In der Systemischen Therapie wird gemeinsam nach neuen Blickwinkeln gesucht. Dabei geht es zum Beispiel um Fragen wie:

  • Wie hängen Probleme mit Beziehungen oder Lebenssituationen zusammen?
  • Welche Muster wiederholen sich?
  • Welche Stärken und Ressourcen sind bereits vorhanden?

Bei Bedarf können wichtige Bezugspersonen in die Therapie einbezogen werden – das ist jedoch kein Muss. Die Therapie ist häufig ressourcen- und lösungsorientiert und unterstützt dabei, neue Perspektiven zu entwickeln.

In der Regel findet eine Systemische Therapie einmal pro Woche statt und dauert 50 Minuten pro Sitzung. Zu Beginn stehen bis zu vier probatorische Sitzungen zum Kennenlernen und zur gemeinsamen Planung der Behandlung. Je nach Bedarf kann die Therapie als Kurzzeittherapie (12 bis 24 Sitzungen) oder als Langzeittherapie (36 bis 48 Sitzungen) durchgeführt werden.

Der therapeutische Prozess verläuft dabei in mehreren Schritten:

1. Kennenlernen & Ziele klären
Zu Beginn besprechen wir ausführlich, was Sie belastet und welche Veränderungen Sie sich wünschen.

2. Zusammenhänge verstehen
Gemeinsam betrachten wir Ihre Situation aus unterschiedlichen Perspektiven:
Welche Beziehungsmuster, Erwartungen oder Kommunikationsweisen spielen eine Rolle?
Welche Ressourcen sind bereits vorhanden? Bei Bedarf arbeiten wir mit Visualisierungen, beispielsweise zur Darstellung von Familien- oder Beziehungsstrukturen.

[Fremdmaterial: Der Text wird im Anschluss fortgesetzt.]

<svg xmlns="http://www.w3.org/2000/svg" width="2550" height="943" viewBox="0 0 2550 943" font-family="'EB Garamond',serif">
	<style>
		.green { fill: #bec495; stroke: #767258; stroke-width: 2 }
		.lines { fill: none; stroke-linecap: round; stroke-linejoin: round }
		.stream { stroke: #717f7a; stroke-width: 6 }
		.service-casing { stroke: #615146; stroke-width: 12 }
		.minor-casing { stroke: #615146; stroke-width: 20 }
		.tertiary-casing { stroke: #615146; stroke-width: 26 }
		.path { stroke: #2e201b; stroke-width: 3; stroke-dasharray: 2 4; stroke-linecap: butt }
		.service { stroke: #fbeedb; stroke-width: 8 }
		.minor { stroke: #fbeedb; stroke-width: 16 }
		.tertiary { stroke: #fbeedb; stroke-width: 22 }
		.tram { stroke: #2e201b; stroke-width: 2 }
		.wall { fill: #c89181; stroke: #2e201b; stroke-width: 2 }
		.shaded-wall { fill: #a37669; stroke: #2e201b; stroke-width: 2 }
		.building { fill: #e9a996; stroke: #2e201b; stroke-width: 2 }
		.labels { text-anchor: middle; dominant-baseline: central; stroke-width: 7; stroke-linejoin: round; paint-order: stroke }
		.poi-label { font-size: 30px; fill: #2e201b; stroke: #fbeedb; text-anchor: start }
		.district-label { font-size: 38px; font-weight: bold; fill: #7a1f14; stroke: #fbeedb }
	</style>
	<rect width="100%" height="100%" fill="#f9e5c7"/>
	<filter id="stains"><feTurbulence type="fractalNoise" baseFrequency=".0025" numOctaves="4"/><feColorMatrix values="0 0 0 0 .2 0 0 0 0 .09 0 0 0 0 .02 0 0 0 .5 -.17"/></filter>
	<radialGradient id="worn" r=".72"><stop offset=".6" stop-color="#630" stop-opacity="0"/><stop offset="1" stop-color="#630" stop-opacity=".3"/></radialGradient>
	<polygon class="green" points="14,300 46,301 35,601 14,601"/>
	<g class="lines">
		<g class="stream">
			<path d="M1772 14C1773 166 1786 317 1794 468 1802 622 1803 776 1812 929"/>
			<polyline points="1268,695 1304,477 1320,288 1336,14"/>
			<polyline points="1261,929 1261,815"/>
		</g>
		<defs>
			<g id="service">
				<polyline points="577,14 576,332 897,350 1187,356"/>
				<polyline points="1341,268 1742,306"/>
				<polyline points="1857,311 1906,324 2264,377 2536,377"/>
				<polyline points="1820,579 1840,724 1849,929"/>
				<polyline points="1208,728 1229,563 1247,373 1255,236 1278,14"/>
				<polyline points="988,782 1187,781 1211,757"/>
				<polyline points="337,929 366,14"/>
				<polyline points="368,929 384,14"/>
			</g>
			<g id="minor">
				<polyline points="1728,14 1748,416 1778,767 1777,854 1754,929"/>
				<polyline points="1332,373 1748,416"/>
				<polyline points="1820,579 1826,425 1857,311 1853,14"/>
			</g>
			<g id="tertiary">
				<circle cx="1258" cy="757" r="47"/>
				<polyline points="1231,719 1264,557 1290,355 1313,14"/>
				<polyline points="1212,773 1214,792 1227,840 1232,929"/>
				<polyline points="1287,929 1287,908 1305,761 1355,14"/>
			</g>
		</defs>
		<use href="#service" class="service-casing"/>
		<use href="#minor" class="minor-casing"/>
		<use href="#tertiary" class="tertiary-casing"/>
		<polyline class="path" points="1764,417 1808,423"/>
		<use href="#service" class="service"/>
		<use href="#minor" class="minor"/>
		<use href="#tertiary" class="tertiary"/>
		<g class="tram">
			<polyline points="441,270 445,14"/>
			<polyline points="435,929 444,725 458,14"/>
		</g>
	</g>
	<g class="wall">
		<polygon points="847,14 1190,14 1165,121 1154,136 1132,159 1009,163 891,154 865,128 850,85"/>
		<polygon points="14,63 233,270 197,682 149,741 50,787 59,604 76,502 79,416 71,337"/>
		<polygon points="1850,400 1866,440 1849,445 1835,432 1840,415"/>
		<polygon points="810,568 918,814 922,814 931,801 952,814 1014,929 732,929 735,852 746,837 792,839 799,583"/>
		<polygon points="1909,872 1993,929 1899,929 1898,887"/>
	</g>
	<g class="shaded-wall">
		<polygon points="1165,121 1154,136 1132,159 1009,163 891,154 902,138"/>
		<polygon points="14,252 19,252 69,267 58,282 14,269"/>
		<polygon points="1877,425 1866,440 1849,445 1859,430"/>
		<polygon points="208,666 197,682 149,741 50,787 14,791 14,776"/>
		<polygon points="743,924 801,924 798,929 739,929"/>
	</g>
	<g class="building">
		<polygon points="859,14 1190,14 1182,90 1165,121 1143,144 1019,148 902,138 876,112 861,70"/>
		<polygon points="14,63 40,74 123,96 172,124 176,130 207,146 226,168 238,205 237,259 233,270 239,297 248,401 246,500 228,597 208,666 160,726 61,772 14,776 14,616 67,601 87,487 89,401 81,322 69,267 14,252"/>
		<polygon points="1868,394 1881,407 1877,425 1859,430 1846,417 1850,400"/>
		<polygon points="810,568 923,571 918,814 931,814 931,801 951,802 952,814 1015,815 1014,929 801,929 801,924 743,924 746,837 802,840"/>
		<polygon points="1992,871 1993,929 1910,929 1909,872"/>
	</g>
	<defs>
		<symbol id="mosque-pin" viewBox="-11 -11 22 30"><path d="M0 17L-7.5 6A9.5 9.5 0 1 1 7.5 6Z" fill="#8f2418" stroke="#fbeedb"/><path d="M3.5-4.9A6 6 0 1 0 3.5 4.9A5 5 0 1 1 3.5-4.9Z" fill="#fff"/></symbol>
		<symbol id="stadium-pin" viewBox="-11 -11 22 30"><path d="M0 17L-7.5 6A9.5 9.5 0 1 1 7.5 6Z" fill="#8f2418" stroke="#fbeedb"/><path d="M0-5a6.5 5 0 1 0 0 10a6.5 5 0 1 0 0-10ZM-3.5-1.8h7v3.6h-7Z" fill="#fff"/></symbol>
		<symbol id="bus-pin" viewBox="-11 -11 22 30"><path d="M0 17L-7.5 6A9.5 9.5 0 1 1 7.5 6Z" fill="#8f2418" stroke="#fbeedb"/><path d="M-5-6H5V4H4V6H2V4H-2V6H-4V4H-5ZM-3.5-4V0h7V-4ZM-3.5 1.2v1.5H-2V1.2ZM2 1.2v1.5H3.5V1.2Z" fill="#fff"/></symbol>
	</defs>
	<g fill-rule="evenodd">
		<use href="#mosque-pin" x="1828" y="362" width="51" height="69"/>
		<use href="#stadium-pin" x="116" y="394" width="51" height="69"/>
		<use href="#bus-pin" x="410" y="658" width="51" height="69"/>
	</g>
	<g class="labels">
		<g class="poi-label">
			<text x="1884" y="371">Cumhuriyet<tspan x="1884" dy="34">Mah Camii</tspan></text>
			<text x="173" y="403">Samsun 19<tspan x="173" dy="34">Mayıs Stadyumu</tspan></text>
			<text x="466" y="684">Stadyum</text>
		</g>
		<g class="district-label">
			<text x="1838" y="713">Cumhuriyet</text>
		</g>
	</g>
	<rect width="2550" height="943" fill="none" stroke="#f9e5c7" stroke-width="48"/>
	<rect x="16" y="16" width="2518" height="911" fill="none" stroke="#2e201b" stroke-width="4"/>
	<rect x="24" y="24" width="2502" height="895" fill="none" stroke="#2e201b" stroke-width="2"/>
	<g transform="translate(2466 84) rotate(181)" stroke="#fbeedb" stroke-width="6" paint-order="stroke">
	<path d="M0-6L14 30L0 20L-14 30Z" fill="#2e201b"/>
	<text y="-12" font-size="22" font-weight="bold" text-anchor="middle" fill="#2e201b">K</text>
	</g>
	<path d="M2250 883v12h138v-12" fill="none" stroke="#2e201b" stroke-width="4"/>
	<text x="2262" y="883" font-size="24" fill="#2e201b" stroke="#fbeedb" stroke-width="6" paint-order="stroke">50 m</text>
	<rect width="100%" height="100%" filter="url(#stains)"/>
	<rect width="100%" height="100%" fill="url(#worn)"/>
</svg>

3. Neue Möglichkeiten entwickeln und erproben
Gemeinsam entwickeln wir passende Ansätze und Übungen. Ziel ist es, schrittweise neue Wege zu entdecken, die sich im Alltag gut ausprobieren lassen. Je nach Anliegen arbeiten wir zum Beispiel daran,

  • neue Formen der Kommunikation zu entwickeln
  • Perspektivwechsel zu ermöglichen
  • eigene Bedürfnisse klarer wahrzunehmen
  • Rollen und Erwartungen zu reflektieren
  • hilfreiche Ressourcen und Stärken zu nutzen

4. Veränderungen festigen
Gemeinsam beobachten wir, was hilfreich ist, und unterstützen Sie dabei, Veränderungen langfristig zu stabilisieren.